From the line with "left elbow: (960, 530)" to the line with "right ear: (1157, 414)", retype every line exactly, including those two, and leave out the rest of the data below.

-=-=-=-=-

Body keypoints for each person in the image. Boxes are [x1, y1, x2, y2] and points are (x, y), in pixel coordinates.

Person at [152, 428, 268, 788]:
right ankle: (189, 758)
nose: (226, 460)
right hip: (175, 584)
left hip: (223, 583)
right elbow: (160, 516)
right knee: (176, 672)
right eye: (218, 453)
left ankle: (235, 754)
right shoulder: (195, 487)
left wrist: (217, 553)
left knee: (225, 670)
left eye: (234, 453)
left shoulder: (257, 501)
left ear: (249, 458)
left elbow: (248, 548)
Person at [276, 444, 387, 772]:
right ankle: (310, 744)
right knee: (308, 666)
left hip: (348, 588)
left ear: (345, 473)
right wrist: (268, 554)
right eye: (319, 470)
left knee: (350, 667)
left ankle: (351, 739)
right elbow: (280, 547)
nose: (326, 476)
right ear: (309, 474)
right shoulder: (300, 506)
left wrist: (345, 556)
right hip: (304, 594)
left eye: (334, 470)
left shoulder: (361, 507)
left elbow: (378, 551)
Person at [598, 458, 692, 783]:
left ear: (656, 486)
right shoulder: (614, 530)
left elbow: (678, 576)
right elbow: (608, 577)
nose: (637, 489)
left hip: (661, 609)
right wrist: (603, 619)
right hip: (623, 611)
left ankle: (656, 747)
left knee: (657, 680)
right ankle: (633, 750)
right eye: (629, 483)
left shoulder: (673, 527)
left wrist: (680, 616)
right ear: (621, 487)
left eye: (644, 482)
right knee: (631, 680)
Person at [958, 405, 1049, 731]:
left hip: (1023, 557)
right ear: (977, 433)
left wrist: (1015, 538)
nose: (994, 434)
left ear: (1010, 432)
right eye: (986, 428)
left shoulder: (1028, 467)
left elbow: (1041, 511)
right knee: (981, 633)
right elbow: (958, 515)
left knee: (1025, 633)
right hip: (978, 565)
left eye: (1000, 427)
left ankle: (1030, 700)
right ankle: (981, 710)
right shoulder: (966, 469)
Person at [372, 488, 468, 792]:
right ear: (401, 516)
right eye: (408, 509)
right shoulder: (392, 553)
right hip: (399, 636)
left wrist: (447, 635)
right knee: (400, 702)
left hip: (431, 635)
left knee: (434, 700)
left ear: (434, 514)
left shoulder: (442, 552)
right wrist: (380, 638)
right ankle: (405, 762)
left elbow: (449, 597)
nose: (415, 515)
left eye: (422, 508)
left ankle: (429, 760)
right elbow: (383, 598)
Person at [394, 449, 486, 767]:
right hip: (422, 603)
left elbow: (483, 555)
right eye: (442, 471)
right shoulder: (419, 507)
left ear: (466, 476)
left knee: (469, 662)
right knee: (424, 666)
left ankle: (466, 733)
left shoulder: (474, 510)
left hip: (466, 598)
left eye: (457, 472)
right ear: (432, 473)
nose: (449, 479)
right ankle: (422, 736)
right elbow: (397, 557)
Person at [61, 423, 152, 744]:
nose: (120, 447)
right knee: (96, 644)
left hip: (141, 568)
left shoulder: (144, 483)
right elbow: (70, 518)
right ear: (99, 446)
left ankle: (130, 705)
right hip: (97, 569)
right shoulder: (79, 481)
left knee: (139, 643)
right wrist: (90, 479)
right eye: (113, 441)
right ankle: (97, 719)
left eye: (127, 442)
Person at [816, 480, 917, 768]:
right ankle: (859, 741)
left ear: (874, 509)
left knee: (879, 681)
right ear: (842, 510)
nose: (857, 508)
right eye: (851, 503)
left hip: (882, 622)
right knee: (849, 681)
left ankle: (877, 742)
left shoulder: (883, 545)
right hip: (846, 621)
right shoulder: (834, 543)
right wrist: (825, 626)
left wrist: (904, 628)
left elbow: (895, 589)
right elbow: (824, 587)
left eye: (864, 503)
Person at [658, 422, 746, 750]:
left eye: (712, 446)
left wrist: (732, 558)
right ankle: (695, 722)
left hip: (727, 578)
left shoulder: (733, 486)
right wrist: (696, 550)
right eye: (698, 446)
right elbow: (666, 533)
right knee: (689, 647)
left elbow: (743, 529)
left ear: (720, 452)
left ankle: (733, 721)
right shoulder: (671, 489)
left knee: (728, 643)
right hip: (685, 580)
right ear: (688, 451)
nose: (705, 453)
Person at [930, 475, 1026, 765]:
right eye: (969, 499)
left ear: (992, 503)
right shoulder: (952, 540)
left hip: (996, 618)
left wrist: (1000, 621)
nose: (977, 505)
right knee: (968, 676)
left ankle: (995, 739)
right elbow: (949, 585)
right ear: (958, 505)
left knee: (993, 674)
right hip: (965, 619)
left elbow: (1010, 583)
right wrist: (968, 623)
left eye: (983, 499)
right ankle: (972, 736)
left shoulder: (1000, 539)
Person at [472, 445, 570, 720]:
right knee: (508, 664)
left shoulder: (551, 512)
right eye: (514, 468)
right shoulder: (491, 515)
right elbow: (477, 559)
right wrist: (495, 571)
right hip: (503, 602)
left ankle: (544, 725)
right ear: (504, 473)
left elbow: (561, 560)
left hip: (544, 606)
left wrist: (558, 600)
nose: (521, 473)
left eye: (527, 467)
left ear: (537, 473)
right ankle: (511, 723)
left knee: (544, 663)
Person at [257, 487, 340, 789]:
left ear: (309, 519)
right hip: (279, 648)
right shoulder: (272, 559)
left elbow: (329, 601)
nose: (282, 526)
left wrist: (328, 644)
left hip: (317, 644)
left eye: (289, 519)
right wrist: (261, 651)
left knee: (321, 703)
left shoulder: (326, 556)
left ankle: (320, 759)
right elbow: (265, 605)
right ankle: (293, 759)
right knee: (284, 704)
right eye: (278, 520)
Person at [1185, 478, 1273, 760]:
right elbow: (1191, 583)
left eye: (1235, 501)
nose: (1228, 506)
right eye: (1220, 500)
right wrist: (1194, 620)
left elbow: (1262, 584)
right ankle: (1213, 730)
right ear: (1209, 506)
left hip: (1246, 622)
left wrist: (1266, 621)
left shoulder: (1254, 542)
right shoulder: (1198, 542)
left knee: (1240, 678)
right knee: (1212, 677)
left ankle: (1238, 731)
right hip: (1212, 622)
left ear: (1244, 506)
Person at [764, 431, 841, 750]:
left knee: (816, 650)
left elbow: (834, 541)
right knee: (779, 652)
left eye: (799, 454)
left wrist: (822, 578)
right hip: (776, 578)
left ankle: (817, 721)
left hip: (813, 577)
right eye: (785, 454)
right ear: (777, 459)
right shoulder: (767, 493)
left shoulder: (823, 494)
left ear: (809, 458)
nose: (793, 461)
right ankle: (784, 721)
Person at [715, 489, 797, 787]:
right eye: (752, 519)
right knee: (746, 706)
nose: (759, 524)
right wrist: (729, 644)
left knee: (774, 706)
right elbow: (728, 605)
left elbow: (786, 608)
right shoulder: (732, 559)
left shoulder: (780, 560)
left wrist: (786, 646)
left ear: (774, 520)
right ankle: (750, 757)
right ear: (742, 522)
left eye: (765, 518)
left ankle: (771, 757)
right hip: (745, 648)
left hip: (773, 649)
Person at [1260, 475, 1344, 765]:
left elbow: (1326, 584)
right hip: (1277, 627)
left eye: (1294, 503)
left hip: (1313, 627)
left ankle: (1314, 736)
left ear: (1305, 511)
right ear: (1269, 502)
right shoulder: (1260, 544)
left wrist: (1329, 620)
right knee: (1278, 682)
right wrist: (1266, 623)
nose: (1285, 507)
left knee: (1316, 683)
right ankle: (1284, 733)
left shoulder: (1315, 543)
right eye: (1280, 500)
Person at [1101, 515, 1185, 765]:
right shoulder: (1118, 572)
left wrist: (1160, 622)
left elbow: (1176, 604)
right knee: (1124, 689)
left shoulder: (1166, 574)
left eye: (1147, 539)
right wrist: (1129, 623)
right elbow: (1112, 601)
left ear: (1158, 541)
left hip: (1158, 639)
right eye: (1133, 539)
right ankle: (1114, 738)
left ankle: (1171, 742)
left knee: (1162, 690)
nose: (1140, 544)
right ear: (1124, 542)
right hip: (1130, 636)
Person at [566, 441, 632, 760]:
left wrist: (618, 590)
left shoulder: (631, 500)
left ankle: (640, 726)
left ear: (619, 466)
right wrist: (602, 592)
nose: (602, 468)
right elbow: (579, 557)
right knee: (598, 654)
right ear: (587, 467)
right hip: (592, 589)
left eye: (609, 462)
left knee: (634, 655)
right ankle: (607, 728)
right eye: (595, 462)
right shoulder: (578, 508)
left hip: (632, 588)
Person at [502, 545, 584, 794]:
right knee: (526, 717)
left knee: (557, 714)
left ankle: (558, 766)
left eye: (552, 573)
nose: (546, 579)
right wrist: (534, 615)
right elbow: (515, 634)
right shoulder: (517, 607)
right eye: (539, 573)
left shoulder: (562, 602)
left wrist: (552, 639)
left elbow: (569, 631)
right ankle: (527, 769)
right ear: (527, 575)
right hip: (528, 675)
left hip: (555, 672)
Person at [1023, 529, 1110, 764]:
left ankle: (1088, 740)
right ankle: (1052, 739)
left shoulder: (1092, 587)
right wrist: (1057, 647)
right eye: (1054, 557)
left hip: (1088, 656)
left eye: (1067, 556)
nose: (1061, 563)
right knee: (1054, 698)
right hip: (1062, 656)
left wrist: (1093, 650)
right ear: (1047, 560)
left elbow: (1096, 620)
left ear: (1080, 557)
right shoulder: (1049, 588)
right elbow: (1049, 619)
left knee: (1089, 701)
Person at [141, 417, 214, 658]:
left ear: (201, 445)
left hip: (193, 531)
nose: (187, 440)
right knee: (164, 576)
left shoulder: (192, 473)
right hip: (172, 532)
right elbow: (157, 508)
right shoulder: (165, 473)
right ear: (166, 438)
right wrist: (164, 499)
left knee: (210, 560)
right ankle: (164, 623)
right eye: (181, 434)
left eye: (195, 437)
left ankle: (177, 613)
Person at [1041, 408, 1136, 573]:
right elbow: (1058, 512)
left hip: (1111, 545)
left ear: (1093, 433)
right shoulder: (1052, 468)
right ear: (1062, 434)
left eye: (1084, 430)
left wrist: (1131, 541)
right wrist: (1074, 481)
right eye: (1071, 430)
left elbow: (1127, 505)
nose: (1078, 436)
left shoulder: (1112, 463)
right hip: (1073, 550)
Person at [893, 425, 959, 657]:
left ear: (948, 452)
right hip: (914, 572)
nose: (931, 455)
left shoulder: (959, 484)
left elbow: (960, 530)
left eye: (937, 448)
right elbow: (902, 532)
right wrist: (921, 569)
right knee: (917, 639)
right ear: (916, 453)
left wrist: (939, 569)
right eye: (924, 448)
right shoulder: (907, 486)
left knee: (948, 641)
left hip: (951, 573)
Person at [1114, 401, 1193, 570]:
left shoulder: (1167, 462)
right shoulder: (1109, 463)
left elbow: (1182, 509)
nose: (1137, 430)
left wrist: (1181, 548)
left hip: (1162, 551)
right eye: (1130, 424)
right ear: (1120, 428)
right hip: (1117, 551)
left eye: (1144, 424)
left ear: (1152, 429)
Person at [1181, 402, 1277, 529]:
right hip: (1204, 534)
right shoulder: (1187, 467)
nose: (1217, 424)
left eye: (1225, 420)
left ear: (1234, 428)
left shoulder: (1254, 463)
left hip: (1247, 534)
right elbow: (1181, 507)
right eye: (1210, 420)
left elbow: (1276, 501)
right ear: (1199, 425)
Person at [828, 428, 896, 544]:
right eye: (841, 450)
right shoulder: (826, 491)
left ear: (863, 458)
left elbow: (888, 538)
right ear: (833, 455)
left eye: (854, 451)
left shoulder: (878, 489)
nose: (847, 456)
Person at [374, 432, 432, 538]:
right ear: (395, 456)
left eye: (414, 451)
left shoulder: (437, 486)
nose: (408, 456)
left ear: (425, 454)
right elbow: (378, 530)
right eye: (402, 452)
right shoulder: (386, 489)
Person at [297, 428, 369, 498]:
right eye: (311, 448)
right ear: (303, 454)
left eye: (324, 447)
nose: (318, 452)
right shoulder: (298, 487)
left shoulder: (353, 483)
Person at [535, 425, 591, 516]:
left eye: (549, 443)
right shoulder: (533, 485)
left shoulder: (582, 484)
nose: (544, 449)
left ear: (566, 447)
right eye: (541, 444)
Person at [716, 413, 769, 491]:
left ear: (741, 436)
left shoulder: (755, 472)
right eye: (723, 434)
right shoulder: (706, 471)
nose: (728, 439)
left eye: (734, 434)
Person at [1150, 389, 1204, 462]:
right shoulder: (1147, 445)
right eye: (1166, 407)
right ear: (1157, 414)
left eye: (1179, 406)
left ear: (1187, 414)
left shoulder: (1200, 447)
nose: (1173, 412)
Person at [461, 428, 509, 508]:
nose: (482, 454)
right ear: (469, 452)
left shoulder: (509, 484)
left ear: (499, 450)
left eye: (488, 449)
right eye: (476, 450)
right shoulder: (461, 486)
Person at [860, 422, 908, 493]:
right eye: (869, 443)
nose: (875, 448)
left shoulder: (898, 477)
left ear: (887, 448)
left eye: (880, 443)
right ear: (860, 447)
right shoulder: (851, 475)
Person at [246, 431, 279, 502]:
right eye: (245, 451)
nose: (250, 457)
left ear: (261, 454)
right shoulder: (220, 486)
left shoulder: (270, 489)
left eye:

-=-=-=-=-

RESULT OF THE EXERCISE ->
left elbow: (960, 530)
left eye: (937, 448)
right elbow: (902, 532)
right wrist: (921, 569)
right knee: (917, 639)
right ear: (916, 453)
left wrist: (939, 569)
right eye: (924, 448)
right shoulder: (907, 486)
left knee: (948, 641)
left hip: (951, 573)
Person at [1114, 401, 1193, 570]:
left shoulder: (1167, 462)
right shoulder: (1109, 463)
left elbow: (1182, 509)
nose: (1137, 430)
left wrist: (1181, 548)
left hip: (1162, 551)
right eye: (1130, 424)
right ear: (1120, 428)
right hip: (1117, 551)
left eye: (1144, 424)
left ear: (1152, 429)
Person at [1181, 402, 1277, 529]:
right hip: (1204, 534)
right shoulder: (1187, 467)
nose: (1217, 424)
left eye: (1225, 420)
left ear: (1234, 428)
left shoulder: (1254, 463)
left hip: (1247, 534)
right elbow: (1181, 507)
right eye: (1210, 420)
left elbow: (1276, 501)
right ear: (1199, 425)
Person at [828, 428, 896, 544]:
right eye: (841, 450)
right shoulder: (826, 491)
left ear: (863, 458)
left elbow: (888, 538)
right ear: (833, 455)
left eye: (854, 451)
left shoulder: (878, 489)
nose: (847, 456)
Person at [374, 432, 432, 538]:
right ear: (395, 456)
left eye: (414, 451)
left shoulder: (437, 486)
nose: (408, 456)
left ear: (425, 454)
right elbow: (378, 530)
right eye: (402, 452)
right shoulder: (386, 489)
Person at [297, 428, 369, 498]:
right eye: (311, 448)
right ear: (303, 454)
left eye: (324, 447)
nose: (318, 452)
right shoulder: (298, 487)
left shoulder: (353, 483)
Person at [535, 425, 591, 516]:
left eye: (549, 443)
right shoulder: (533, 485)
left shoulder: (582, 484)
nose: (544, 449)
left ear: (566, 447)
right eye: (541, 444)
Person at [716, 413, 769, 491]:
left ear: (741, 436)
left shoulder: (755, 472)
right eye: (723, 434)
right shoulder: (706, 471)
nose: (728, 439)
left eye: (734, 434)
Person at [1150, 389, 1204, 462]:
right shoulder: (1147, 445)
right eye: (1166, 407)
right ear: (1157, 414)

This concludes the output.